Invisibilizados é o adjetivo que a escritora Ana Márcia Diógenes recorre para falar da condição de pessoas como o protagonista de seu primeiro romance, “Buraco de Dentro”. Vítor vive nas ruas, e é a partir de suas experiências que o leitor mergulha numa realidade tão crua que, por vezes, parece fantástica. A vida nas ruas é incômoda, tanto para o poder público, que deseja aparecer bem na propaganda, quanto para as pessoas, que preferem desviar os olhos de problemas grandes demais, que exigem seu compromisso para se sonhar com uma solução. A literatura, contudo, não costuma desviar seus olhos do que causa desconforto.
Depois de conquistar leitores no formato de e-book e ter sido lançado fisicamente na Flip, “Buraco de Dentro” (Ed. Patuá, 196 páginas, R$ 60) chega às mãos do leitor cearense, com evento de lançamento programado para este sábado (9), das 11h às 15h, no Café Passeio, do Passeio Público (Rua Floriano Peixoto, 90).
A história é uma ficção que parece construída a partir das diversas lentes que a autora adotou em sua vida profissional. Jornalista, Ana Márcia Diógenes já atuou, coordenou a operação do Fundo das Nações Unidas para a Infância (Unicef) no Ceará e foi secretária-adjunta da Cultura do Estado. “Quando trabalhei na Secult, entre 2013 e 2014, a secretaria ficava no sexto andar do prédio do Cine São Luiz, no Centro. De lá, via muitas pessoas que viviam na praça”, relembra a escritora, entrevistada no programa Diálogos, do Opinião CE.
O olhar jornalístico combinava-se com a experiência em ações para a infância e na gestão pública, acompanhando a vida de adultos, jovens e crianças, na absoluta precariedade de uma vida em via pública. O tema martelou na cabeça de Ana Márcia e se embrenhou em seus projetos de escrita (que já rendeu publicações para os públicos infantil, infantojuvenil e adulto).
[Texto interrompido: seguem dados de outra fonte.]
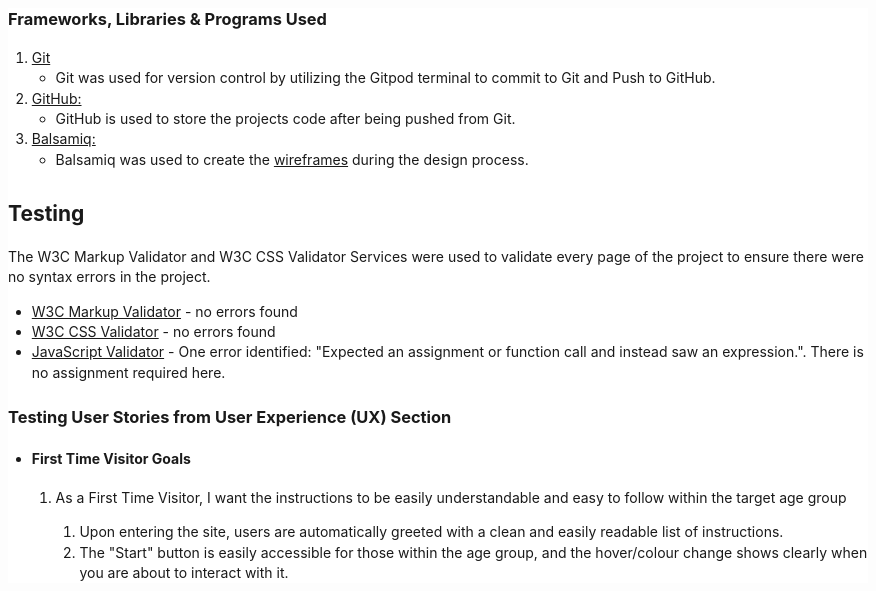 ### Frameworks, Libraries & Programs Used

1. [Git](https://github.com/ShonaOB/CIProject2)
    - Git was used for version control by utilizing the Gitpod terminal to commit to Git and Push to GitHub.
1. [GitHub:](https://github.com/ShonaOB/CIProject2)
    - GitHub is used to store the projects code after being pushed from Git.
1. [Balsamiq:](https://balsamiq.com/)
    - Balsamiq was used to create the [wireframes](https://github.com/ShonaOB/CIProject2) during the design process.

## Testing

The W3C Markup Validator and W3C CSS Validator Services were used to validate every page of the project to ensure there were no syntax errors in the project.

-   [W3C Markup Validator](https://jigsaw.w3.org/css-validator/#validate_by_input) - no errors found
-   [W3C CSS Validator](https://jigsaw.w3.org/css-validator/#validate_by_input) - no errors found
-   [JavaScript Validator](https://jigsaw.w3.org/css-validator/#validate_by_input) - One error identified: "Expected an assignment or function call and instead saw an expression.". There is no assignment required here.  


### Testing User Stories from User Experience (UX) Section

-   #### First Time Visitor Goals

    1. As a First Time Visitor, I want the instructions to be easily understandable and easy to follow within the target age group

        1. Upon entering the site, users are automatically greeted with a clean and easily readable list of instructions. 
        2. The "Start" button is easily accessible for those within the age group, and the hover/colour change shows clearly when you are about to interact with it.

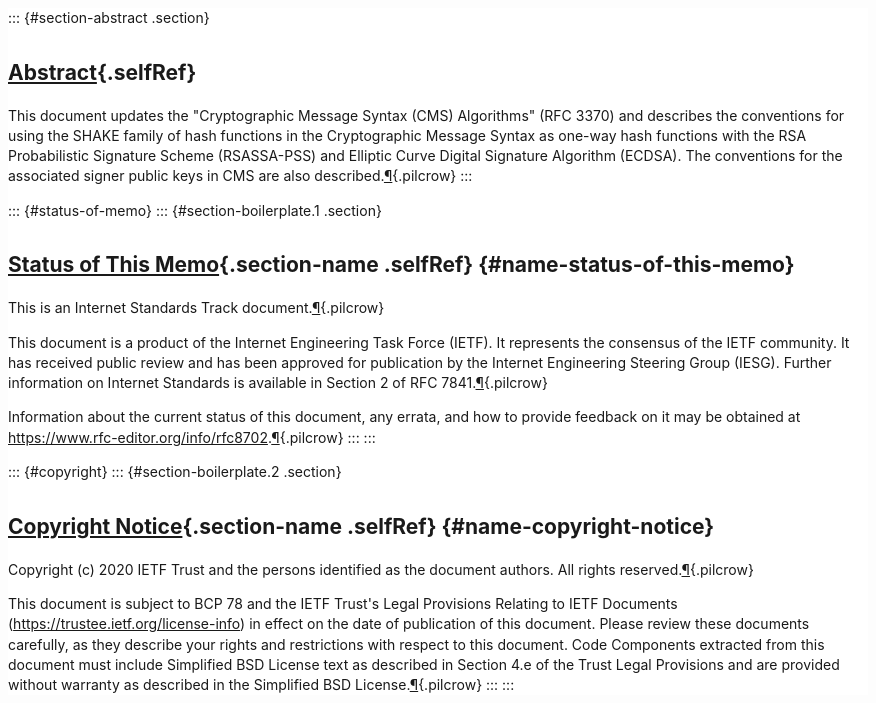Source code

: ::: {#section-abstract .section}
## [Abstract](#abstract){.selfRef}

This document updates the \"Cryptographic Message Syntax (CMS)
Algorithms\" (RFC 3370) and describes the conventions for using the
SHAKE family of hash functions in the Cryptographic Message Syntax as
one-way hash functions with the RSA Probabilistic Signature Scheme
(RSASSA-PSS) and Elliptic Curve Digital Signature Algorithm (ECDSA). The
conventions for the associated signer public keys in CMS are also
described.[¶](#section-abstract-1){.pilcrow}
:::

::: {#status-of-memo}
::: {#section-boilerplate.1 .section}
## [Status of This Memo](#name-status-of-this-memo){.section-name .selfRef} {#name-status-of-this-memo}

This is an Internet Standards Track
document.[¶](#section-boilerplate.1-1){.pilcrow}

This document is a product of the Internet Engineering Task Force
(IETF). It represents the consensus of the IETF community. It has
received public review and has been approved for publication by the
Internet Engineering Steering Group (IESG). Further information on
Internet Standards is available in Section 2 of RFC
7841.[¶](#section-boilerplate.1-2){.pilcrow}

Information about the current status of this document, any errata, and
how to provide feedback on it may be obtained at
<https://www.rfc-editor.org/info/rfc8702>.[¶](#section-boilerplate.1-3){.pilcrow}
:::
:::

::: {#copyright}
::: {#section-boilerplate.2 .section}
## [Copyright Notice](#name-copyright-notice){.section-name .selfRef} {#name-copyright-notice}

Copyright (c) 2020 IETF Trust and the persons identified as the document
authors. All rights reserved.[¶](#section-boilerplate.2-1){.pilcrow}

This document is subject to BCP 78 and the IETF Trust\'s Legal
Provisions Relating to IETF Documents
(<https://trustee.ietf.org/license-info>) in effect on the date of
publication of this document. Please review these documents carefully,
as they describe your rights and restrictions with respect to this
document. Code Components extracted from this document must include
Simplified BSD License text as described in Section 4.e of the Trust
Legal Provisions and are provided without warranty as described in the
Simplified BSD License.[¶](#section-boilerplate.2-2){.pilcrow}
:::
:::
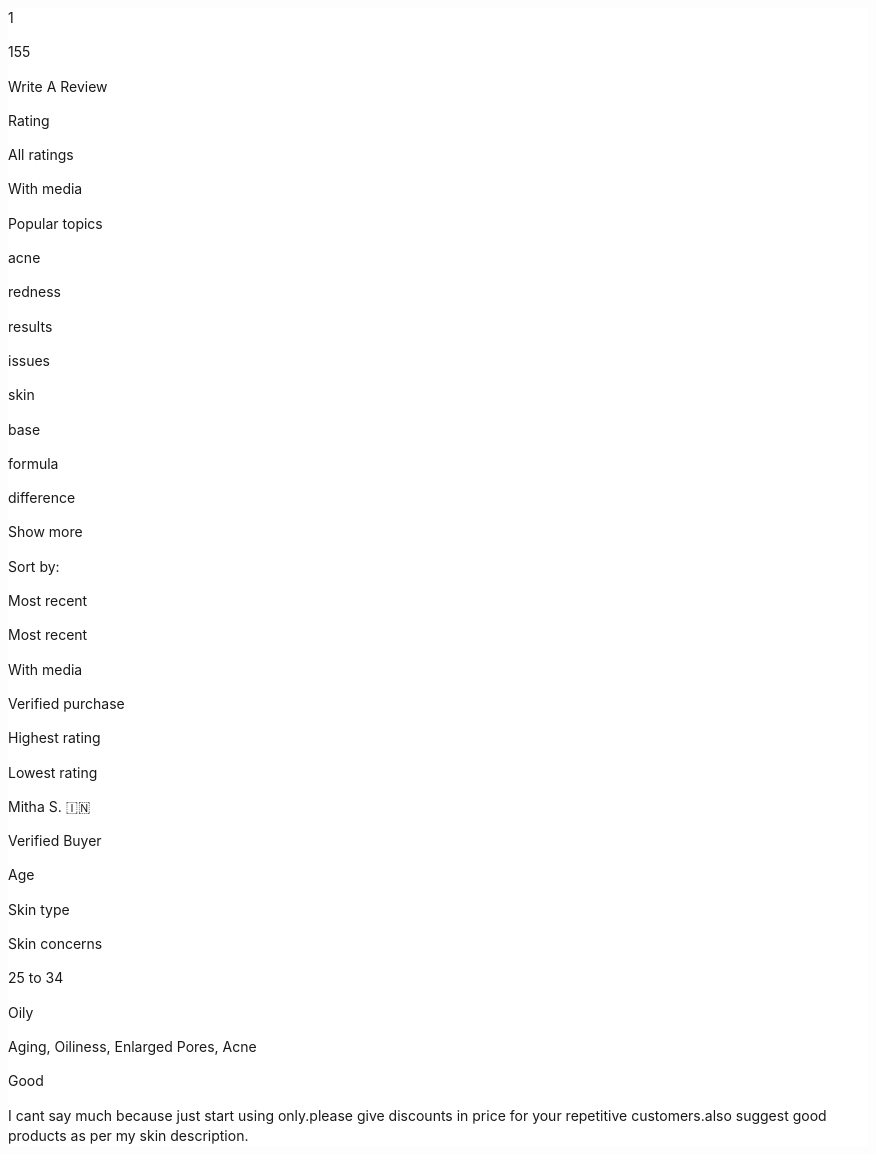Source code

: 1

155

Write A Review

Rating

All ratings

With media

Popular topics

acne

redness

results

issues

skin

base

formula

difference

Show more

Sort by:

Most recent

Most recent

With media

Verified purchase

Highest rating

Lowest rating

Mitha S. 🇮🇳

Verified Buyer

Age

Skin type

Skin concerns

25 to 34

Oily

Aging, Oiliness, Enlarged Pores, Acne

Good

I cant say much because just start using only.please give discounts in price for your repetitive customers.also suggest good products as per my skin description.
Para inventar sua história, a autora fez uma imersão no real – como quem apura dados, colhe depoimentos e coleciona fatos para uma grande reportagem. “Conheci muitas pessoas que vivem na rua, além de catadores, e criei uma história que pudesse caber cada pessoa, todas juntas. E, infelizmente, elas cabem nessa realidade”, explica Ana Márcia, jornalista e escritora.
“A gente no jornalismo convive com realidades muito duras. Inicialmente, ia fazer com um narrador que vê tudo de cima, um narrador-deus. Mas não era isso. Se a realidade dele (o personagem central da trama) é dura, a narrativa tinha que ser a mais próxima da realidade”, detalha. Do real que chega pelos olhos e pelos ouvidos, Ana Márcia Diógenes construiu seu relato duro, costurado com a precisão de quem sabe o cuidado exigido para lidar com o que se tem em mãos: a vida de quem está à margem, a vida de quem a sociedade parece acreditar que vale muito pouco.